What to work on
Find the line with "0 $1 Rounding radius*" in the records below. Copy it and every line after it, up to and including the line with "X112200000Y-72100000D03*".

Pictures with circuit source files
___
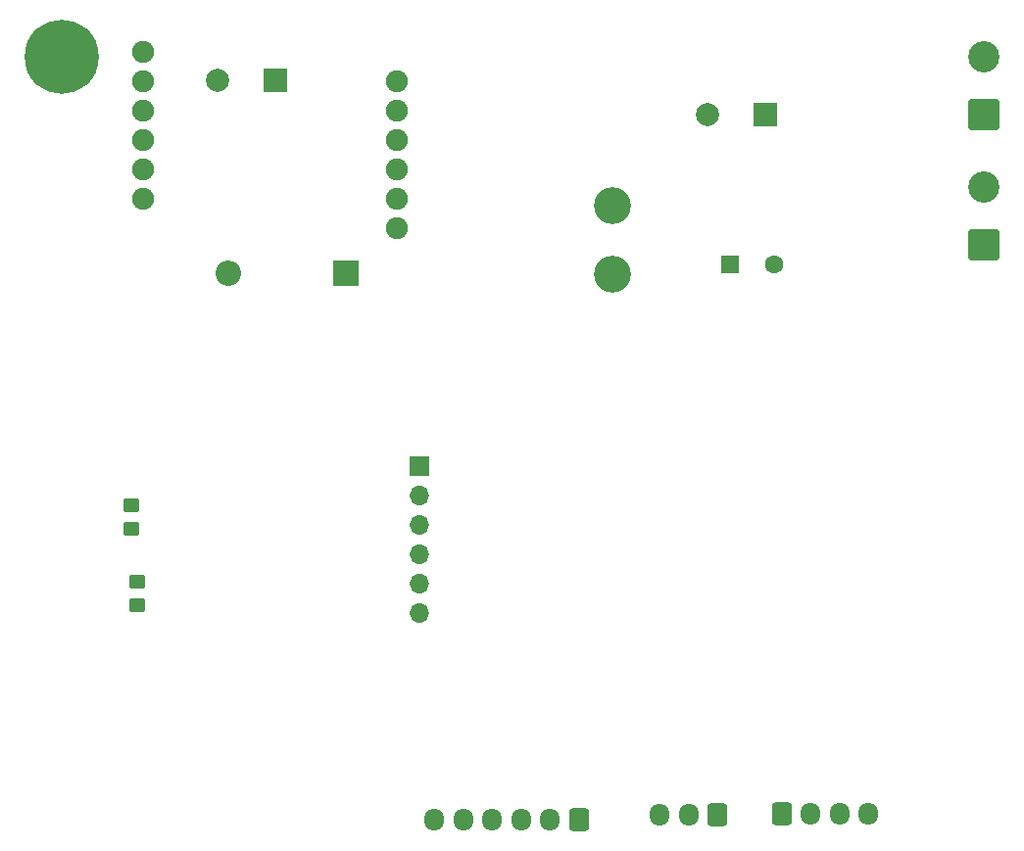
<source format=gbr>
%TF.GenerationSoftware,KiCad,Pcbnew,7.0.2*%
%TF.CreationDate,2024-10-18T19:43:08+03:00*%
%TF.ProjectId,POWER  WATER CIRCUIT,504f5745-5220-4205-9741-544552204349,rev?*%
%TF.SameCoordinates,Original*%
%TF.FileFunction,Soldermask,Bot*%
%TF.FilePolarity,Negative*%
%FSLAX46Y46*%
G04 Gerber Fmt 4.6, Leading zero omitted, Abs format (unit mm)*
G04 Created by KiCad (PCBNEW 7.0.2) date 2024-10-18 19:43:08*
%MOMM*%
%LPD*%
G01*
G04 APERTURE LIST*
G04 Aperture macros list*
%AMRoundRect*
0 Rectangle with rounded corners*
0 $1 Rounding radius*
0 $2 $3 $4 $5 $6 $7 $8 $9 X,Y pos of 4 corners*
0 Add a 4 corners polygon primitive as box body*
4,1,4,$2,$3,$4,$5,$6,$7,$8,$9,$2,$3,0*
0 Add four circle primitives for the rounded corners*
1,1,$1+$1,$2,$3*
1,1,$1+$1,$4,$5*
1,1,$1+$1,$6,$7*
1,1,$1+$1,$8,$9*
0 Add four rect primitives between the rounded corners*
20,1,$1+$1,$2,$3,$4,$5,0*
20,1,$1+$1,$4,$5,$6,$7,0*
20,1,$1+$1,$6,$7,$8,$9,0*
20,1,$1+$1,$8,$9,$2,$3,0*%
G04 Aperture macros list end*
%ADD10R,2.000000X2.000000*%
%ADD11C,2.000000*%
%ADD12R,1.700000X1.700000*%
%ADD13O,1.700000X1.700000*%
%ADD14C,3.200000*%
%ADD15R,1.600000X1.600000*%
%ADD16C,1.600000*%
%ADD17C,0.800000*%
%ADD18C,6.400000*%
%ADD19RoundRect,0.250000X0.600000X0.725000X-0.600000X0.725000X-0.600000X-0.725000X0.600000X-0.725000X0*%
%ADD20O,1.700000X1.950000*%
%ADD21RoundRect,0.250001X1.099999X-1.099999X1.099999X1.099999X-1.099999X1.099999X-1.099999X-1.099999X0*%
%ADD22C,2.700000*%
%ADD23RoundRect,0.250000X-0.600000X-0.725000X0.600000X-0.725000X0.600000X0.725000X-0.600000X0.725000X0*%
%ADD24R,2.200000X2.200000*%
%ADD25O,2.200000X2.200000*%
%ADD26C,1.900000*%
%ADD27RoundRect,0.250000X-0.450000X0.350000X-0.450000X-0.350000X0.450000X-0.350000X0.450000X0.350000X0*%
G04 APERTURE END LIST*
D10*
%TO.C,C1*%
X125400000Y-64300000D03*
D11*
X120400000Y-64300000D03*
%TD*%
D12*
%TO.C,PROG1*%
X95500000Y-94620000D03*
D13*
X95500000Y-97160000D03*
X95500000Y-99700000D03*
X95500000Y-102240000D03*
X95500000Y-104780000D03*
X95500000Y-107320000D03*
%TD*%
D14*
%TO.C,L1*%
X112200000Y-72100000D03*
X112200000Y-78100000D03*
%TD*%
D15*
%TO.C,C4*%
X122350000Y-77250000D03*
D16*
X126150000Y-77250000D03*
%TD*%
D17*
%TO.C,H1*%
X62200000Y-59300000D03*
X62902944Y-57602944D03*
X62902944Y-60997056D03*
X64600000Y-56900000D03*
D18*
X64600000Y-59300000D03*
D17*
X64600000Y-61700000D03*
X66297056Y-57602944D03*
X66297056Y-60997056D03*
X67000000Y-59300000D03*
%TD*%
D10*
%TO.C,C6*%
X83067677Y-61300000D03*
D11*
X78067677Y-61300000D03*
%TD*%
D19*
%TO.C,TDS1*%
X121280000Y-124800000D03*
D20*
X118780000Y-124800000D03*
X116280000Y-124800000D03*
%TD*%
D21*
%TO.C,S0LAR1*%
X144300000Y-75500000D03*
D22*
X144300000Y-70500000D03*
%TD*%
D23*
%TO.C,ULTRASONIC1*%
X126826000Y-124714000D03*
D20*
X129326000Y-124714000D03*
X131826000Y-124714000D03*
X134326000Y-124714000D03*
%TD*%
D24*
%TO.C,D11*%
X89154000Y-77978000D03*
D25*
X78994000Y-77978000D03*
%TD*%
D26*
%TO.C,U5*%
X93550000Y-74050000D03*
X93550000Y-71510000D03*
X93550000Y-68970000D03*
X93550000Y-66430000D03*
X93550000Y-63890000D03*
X93550000Y-61350000D03*
X71680000Y-58810000D03*
X71680000Y-61350000D03*
X71680000Y-63890000D03*
X71680000Y-66430000D03*
X71680000Y-68970000D03*
X71680000Y-71510000D03*
%TD*%
D19*
%TO.C,PH1*%
X109310000Y-125200000D03*
D20*
X106810000Y-125200000D03*
X104310000Y-125200000D03*
X101810000Y-125200000D03*
X99310000Y-125200000D03*
X96810000Y-125200000D03*
%TD*%
D21*
%TO.C,18VMAINS1*%
X144305000Y-64295000D03*
D22*
X144305000Y-59295000D03*
%TD*%
D27*
%TO.C,R24*%
X70612000Y-98060000D03*
X70612000Y-100060000D03*
%TD*%
%TO.C,R25*%
X71120000Y-104664000D03*
X71120000Y-106664000D03*
%TD*%
M02*

</source>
___
Task result
0 $1 Rounding radius*
0 $2 $3 $4 $5 $6 $7 $8 $9 X,Y pos of 4 corners*
0 Add a 4 corners polygon primitive as box body*
4,1,4,$2,$3,$4,$5,$6,$7,$8,$9,$2,$3,0*
0 Add four circle primitives for the rounded corners*
1,1,$1+$1,$2,$3*
1,1,$1+$1,$4,$5*
1,1,$1+$1,$6,$7*
1,1,$1+$1,$8,$9*
0 Add four rect primitives between the rounded corners*
20,1,$1+$1,$2,$3,$4,$5,0*
20,1,$1+$1,$4,$5,$6,$7,0*
20,1,$1+$1,$6,$7,$8,$9,0*
20,1,$1+$1,$8,$9,$2,$3,0*%
G04 Aperture macros list end*
%ADD10R,2.000000X2.000000*%
%ADD11C,2.000000*%
%ADD12R,1.700000X1.700000*%
%ADD13O,1.700000X1.700000*%
%ADD14C,3.200000*%
%ADD15R,1.600000X1.600000*%
%ADD16C,1.600000*%
%ADD17C,0.800000*%
%ADD18C,6.400000*%
%ADD19RoundRect,0.250000X0.600000X0.725000X-0.600000X0.725000X-0.600000X-0.725000X0.600000X-0.725000X0*%
%ADD20O,1.700000X1.950000*%
%ADD21RoundRect,0.250001X1.099999X-1.099999X1.099999X1.099999X-1.099999X1.099999X-1.099999X-1.099999X0*%
%ADD22C,2.700000*%
%ADD23RoundRect,0.250000X-0.600000X-0.725000X0.600000X-0.725000X0.600000X0.725000X-0.600000X0.725000X0*%
%ADD24R,2.200000X2.200000*%
%ADD25O,2.200000X2.200000*%
%ADD26C,1.900000*%
%ADD27RoundRect,0.250000X-0.450000X0.350000X-0.450000X-0.350000X0.450000X-0.350000X0.450000X0.350000X0*%
G04 APERTURE END LIST*
D10*
%TO.C,C1*%
X125400000Y-64300000D03*
D11*
X120400000Y-64300000D03*
%TD*%
D12*
%TO.C,PROG1*%
X95500000Y-94620000D03*
D13*
X95500000Y-97160000D03*
X95500000Y-99700000D03*
X95500000Y-102240000D03*
X95500000Y-104780000D03*
X95500000Y-107320000D03*
%TD*%
D14*
%TO.C,L1*%
X112200000Y-72100000D03*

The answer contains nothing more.